| INFORMATION PROVIDED |

## Start

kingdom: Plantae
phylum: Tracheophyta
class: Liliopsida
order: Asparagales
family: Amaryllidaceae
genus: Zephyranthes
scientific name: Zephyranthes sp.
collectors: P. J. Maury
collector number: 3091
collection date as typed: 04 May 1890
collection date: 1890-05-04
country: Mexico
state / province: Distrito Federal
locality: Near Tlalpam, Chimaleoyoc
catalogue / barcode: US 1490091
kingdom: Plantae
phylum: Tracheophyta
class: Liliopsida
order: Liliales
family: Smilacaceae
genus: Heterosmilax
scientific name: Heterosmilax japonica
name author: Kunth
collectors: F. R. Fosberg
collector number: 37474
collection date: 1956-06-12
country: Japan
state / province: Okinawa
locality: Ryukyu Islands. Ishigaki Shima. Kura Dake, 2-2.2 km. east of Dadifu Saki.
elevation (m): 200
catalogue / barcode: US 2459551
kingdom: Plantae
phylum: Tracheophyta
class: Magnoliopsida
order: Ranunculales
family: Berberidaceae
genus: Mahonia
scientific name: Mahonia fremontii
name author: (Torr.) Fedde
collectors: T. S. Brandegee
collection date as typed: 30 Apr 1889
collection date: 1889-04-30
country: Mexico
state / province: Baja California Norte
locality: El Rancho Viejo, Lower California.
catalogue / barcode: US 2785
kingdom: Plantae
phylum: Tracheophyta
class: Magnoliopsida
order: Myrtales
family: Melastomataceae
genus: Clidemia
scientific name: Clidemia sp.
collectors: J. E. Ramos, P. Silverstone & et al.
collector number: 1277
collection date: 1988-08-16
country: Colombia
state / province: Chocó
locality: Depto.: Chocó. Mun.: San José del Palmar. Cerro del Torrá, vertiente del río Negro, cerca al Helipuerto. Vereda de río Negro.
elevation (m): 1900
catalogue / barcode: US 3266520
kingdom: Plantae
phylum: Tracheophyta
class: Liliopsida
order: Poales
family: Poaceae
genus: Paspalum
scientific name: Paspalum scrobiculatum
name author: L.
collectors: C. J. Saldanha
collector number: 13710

## End

| WHAT YOU NEED TO DO |
Copy every line of the records above with no changes.

| PROBLEM SOLUTION |
kingdom: Plantae
phylum: Tracheophyta
class: Liliopsida
order: Asparagales
family: Amaryllidaceae
genus: Zephyranthes
scientific name: Zephyranthes sp.
collectors: P. J. Maury
collector number: 3091
collection date as typed: 04 May 1890
collection date: 1890-05-04
country: Mexico
state / province: Distrito Federal
locality: Near Tlalpam, Chimaleoyoc
catalogue / barcode: US 1490091
kingdom: Plantae
phylum: Tracheophyta
class: Liliopsida
order: Liliales
family: Smilacaceae
genus: Heterosmilax
scientific name: Heterosmilax japonica
name author: Kunth
collectors: F. R. Fosberg
collector number: 37474
collection date: 1956-06-12
country: Japan
state / province: Okinawa
locality: Ryukyu Islands. Ishigaki Shima. Kura Dake, 2-2.2 km. east of Dadifu Saki.
elevation (m): 200
catalogue / barcode: US 2459551
kingdom: Plantae
phylum: Tracheophyta
class: Magnoliopsida
order: Ranunculales
family: Berberidaceae
genus: Mahonia
scientific name: Mahonia fremontii
name author: (Torr.) Fedde
collectors: T. S. Brandegee
collection date as typed: 30 Apr 1889
collection date: 1889-04-30
country: Mexico
state / province: Baja California Norte
locality: El Rancho Viejo, Lower California.
catalogue / barcode: US 2785
kingdom: Plantae
phylum: Tracheophyta
class: Magnoliopsida
order: Myrtales
family: Melastomataceae
genus: Clidemia
scientific name: Clidemia sp.
collectors: J. E. Ramos, P. Silverstone & et al.
collector number: 1277
collection date: 1988-08-16
country: Colombia
state / province: Chocó
locality: Depto.: Chocó. Mun.: San José del Palmar. Cerro del Torrá, vertiente del río Negro, cerca al Helipuerto. Vereda de río Negro.
elevation (m): 1900
catalogue / barcode: US 3266520
kingdom: Plantae
phylum: Tracheophyta
class: Liliopsida
order: Poales
family: Poaceae
genus: Paspalum
scientific name: Paspalum scrobiculatum
name author: L.
collectors: C. J. Saldanha
collector number: 13710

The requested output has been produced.